Melt the butter in a medium saucepan, stir in the flour, and cook, stirring constantly, for 2 minutes. Add the hot milk gradually, stirring all the while, until the sauce thickens. Bring to a boil, reduce the heat to low, add the salt and pepper and simmer for 2 minutes, stirring often.
2.
Stir in the cheese and cayenne pepper. When the cheese melts, remove the sauce from the heat and set aside while you prepare the pasta and topping.
3.
Set the oven at 300 degrees. Butter a 9-by-13-inch baking dish or another dish with a 3 1/2 quart capaciy. Bring a large pot of water to a boil.
4.
Meanwhile, toss the bread crumbs and oil together. Spread the crumbs on a rimmed baking sheet and toast them in the oven for 30 minutes, turning several times. Set them aside.
5.
Add the salt and penne to the boiling water and stir once or twice until the water comes back to a boil.
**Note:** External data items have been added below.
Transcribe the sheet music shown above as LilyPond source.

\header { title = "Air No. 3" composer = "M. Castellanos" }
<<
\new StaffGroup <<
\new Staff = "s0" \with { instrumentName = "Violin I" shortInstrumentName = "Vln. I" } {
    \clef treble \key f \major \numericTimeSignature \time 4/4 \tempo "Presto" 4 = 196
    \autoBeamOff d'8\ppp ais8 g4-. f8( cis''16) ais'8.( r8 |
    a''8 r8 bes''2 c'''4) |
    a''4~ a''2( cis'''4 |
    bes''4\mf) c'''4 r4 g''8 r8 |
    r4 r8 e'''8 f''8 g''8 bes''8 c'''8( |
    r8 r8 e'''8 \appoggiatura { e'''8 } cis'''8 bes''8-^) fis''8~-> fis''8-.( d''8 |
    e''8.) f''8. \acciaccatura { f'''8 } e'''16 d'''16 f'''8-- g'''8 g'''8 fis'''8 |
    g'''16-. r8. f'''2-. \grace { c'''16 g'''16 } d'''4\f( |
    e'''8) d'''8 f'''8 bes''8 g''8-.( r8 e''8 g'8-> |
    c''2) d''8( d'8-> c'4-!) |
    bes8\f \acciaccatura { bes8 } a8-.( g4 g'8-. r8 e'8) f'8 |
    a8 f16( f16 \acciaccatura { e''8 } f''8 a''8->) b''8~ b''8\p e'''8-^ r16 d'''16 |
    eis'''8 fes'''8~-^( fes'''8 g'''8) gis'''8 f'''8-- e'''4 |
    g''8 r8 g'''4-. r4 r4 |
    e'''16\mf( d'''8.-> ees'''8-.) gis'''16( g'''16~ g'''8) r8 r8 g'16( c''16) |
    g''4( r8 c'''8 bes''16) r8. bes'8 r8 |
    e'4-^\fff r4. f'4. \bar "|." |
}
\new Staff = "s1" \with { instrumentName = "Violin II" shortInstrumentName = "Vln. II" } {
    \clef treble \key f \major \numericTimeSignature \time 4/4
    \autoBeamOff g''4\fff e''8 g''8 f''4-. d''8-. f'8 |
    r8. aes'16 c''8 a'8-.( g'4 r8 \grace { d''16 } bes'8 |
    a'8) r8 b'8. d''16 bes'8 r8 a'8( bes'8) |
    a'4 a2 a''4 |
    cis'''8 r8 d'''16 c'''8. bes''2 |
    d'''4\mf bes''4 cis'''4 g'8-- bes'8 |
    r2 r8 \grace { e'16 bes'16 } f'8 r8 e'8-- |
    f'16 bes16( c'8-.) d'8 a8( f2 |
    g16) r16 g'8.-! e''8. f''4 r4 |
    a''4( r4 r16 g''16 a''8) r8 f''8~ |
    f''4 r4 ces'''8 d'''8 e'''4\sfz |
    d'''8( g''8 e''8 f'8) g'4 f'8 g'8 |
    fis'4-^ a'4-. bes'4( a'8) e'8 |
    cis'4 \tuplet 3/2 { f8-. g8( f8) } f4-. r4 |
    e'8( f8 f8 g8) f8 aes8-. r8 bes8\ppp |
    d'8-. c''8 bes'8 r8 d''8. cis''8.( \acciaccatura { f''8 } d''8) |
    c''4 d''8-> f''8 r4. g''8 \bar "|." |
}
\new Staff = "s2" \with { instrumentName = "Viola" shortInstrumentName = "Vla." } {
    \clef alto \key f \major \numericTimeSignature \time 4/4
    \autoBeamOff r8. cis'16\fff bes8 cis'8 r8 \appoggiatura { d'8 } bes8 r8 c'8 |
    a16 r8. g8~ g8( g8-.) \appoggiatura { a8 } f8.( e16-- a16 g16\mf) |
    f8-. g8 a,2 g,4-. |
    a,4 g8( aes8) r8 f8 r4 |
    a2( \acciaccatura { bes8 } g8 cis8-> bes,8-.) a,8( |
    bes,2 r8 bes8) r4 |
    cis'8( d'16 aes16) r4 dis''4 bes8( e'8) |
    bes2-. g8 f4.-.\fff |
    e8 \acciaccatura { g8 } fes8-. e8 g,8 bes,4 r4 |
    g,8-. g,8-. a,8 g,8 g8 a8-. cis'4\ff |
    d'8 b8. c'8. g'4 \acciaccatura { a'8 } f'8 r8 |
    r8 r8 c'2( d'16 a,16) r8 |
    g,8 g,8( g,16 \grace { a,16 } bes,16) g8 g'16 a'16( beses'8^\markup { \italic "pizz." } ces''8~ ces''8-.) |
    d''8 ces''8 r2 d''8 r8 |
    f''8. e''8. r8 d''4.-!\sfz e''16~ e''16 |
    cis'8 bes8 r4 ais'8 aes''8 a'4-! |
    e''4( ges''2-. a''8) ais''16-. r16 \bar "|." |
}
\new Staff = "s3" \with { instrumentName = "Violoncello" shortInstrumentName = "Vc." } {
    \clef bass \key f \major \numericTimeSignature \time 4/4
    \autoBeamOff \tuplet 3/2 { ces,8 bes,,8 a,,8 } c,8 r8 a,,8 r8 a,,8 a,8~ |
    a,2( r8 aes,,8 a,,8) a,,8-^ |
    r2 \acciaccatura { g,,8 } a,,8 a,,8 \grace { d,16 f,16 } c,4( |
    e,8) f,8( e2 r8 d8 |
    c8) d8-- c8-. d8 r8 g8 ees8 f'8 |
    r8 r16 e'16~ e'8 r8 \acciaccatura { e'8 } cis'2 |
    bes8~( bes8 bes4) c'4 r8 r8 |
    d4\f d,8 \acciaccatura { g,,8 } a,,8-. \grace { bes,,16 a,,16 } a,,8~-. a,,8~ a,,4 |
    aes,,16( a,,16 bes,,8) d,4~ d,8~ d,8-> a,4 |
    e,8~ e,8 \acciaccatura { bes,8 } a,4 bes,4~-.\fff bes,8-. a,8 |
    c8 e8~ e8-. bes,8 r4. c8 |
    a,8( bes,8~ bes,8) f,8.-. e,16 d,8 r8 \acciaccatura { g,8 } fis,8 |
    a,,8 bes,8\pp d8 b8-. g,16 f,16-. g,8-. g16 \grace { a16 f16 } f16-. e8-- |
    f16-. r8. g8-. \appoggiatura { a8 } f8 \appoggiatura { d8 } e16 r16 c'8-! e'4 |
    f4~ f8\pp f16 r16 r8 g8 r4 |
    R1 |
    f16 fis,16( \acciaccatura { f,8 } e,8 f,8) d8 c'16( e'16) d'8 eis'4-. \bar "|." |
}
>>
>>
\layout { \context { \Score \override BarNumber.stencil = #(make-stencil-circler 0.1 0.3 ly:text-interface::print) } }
Cook, stirring occasionally, for 5 minutes, or until the penne is tender but sill has some bite. Drain the pasta and transfer it to the baking dish, layering it with half the cheese. Add the cheese sauce and stir gently. Sprinkle the remaining cheese on top, them scatter the bread crumbs over the cheese.
6.
Bake the macaroni and cheese for 30 minutes, or until the top is golden brown and the sauce is bubbling at the edges. Serve.